UN Secretary-General Antonio Guterres’ annual report on children and armed conflict, issued at the start of the week, featured a slight tweak for the year: the Saudi-led coalition waging war in Yemen was omitted from its list of offenders.
Dubbed the “list of shame,” this annex to the report names groups that fail to comply with measures aimed at ensuring the safety of children in armed conflict.
The Saudi-led coalition had been listed for the past three years. Guterres justified his decision to remove it from this year’s list, saying the group had achieved a “sustained significant decrease in killing and maiming due to airstrikes. “
Humanitarian organizations, including Save the Children and Human Rights Watch, criticized the decision to leave Saudi-led forces and other warring parties off the list.

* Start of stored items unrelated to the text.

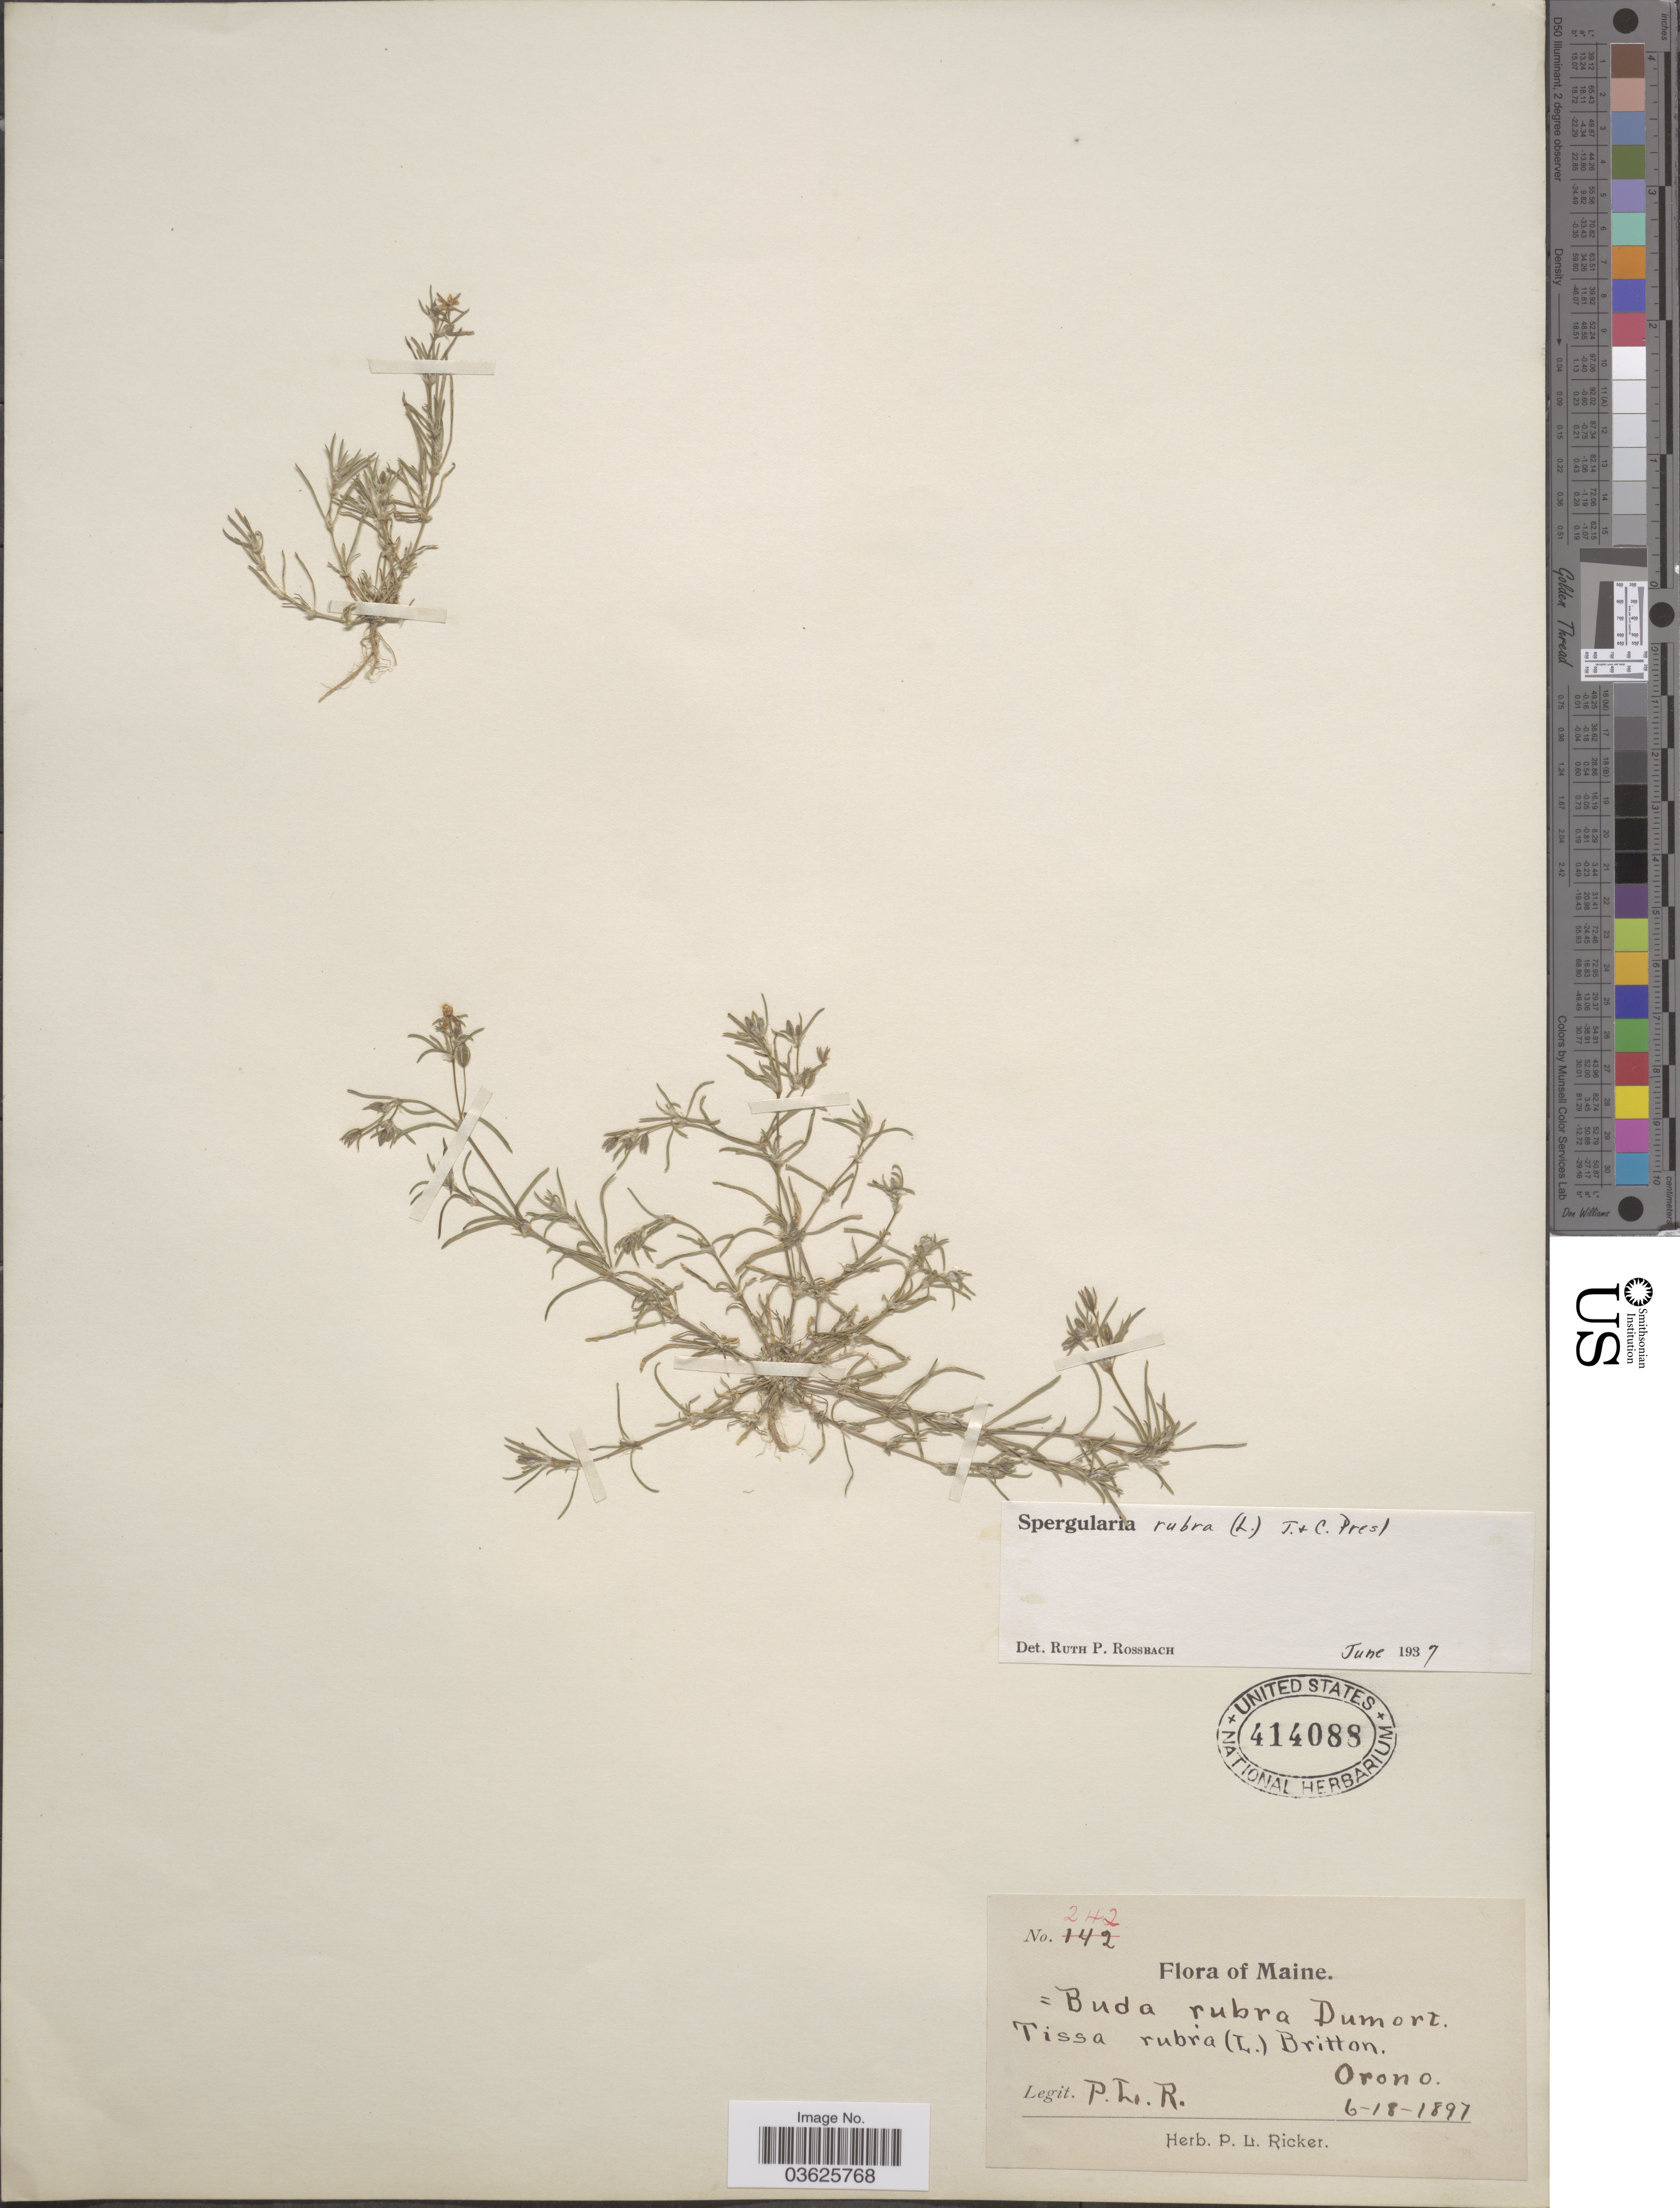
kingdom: Plantae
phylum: Tracheophyta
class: Magnoliopsida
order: Caryophyllales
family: Caryophyllaceae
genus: Spergularia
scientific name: Spergularia rubra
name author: (L.) J. Presl & C. Presl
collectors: P. Ricker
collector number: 242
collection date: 1897-06-18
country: United States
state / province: Maine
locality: Orono.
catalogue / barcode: US 414088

“After five years of war, Yemeni children are the ones who suffer the most,” Yousra Semmache of Save the Children in Yemen told DW. “They are being killed and injured by the ongoing fighting, and they have been deprived of their most basic rights.”
In the case of the Saudi-led coalition, it barely took one day for the group’s removal to be thrown into question by events on the ground. Late Monday, coalition airstrikes killed 13 people in the northern Yemeni province of Saada, including four children.
“It’s a very sad irony that this attack happened on the day that the annual UN report on children and armed conflict is coming out,” said Xavier Joubert, Save the Children’s Yemen director. “The attack shows that such a decision is far too premature. Children are still dying from bombs almost daily.”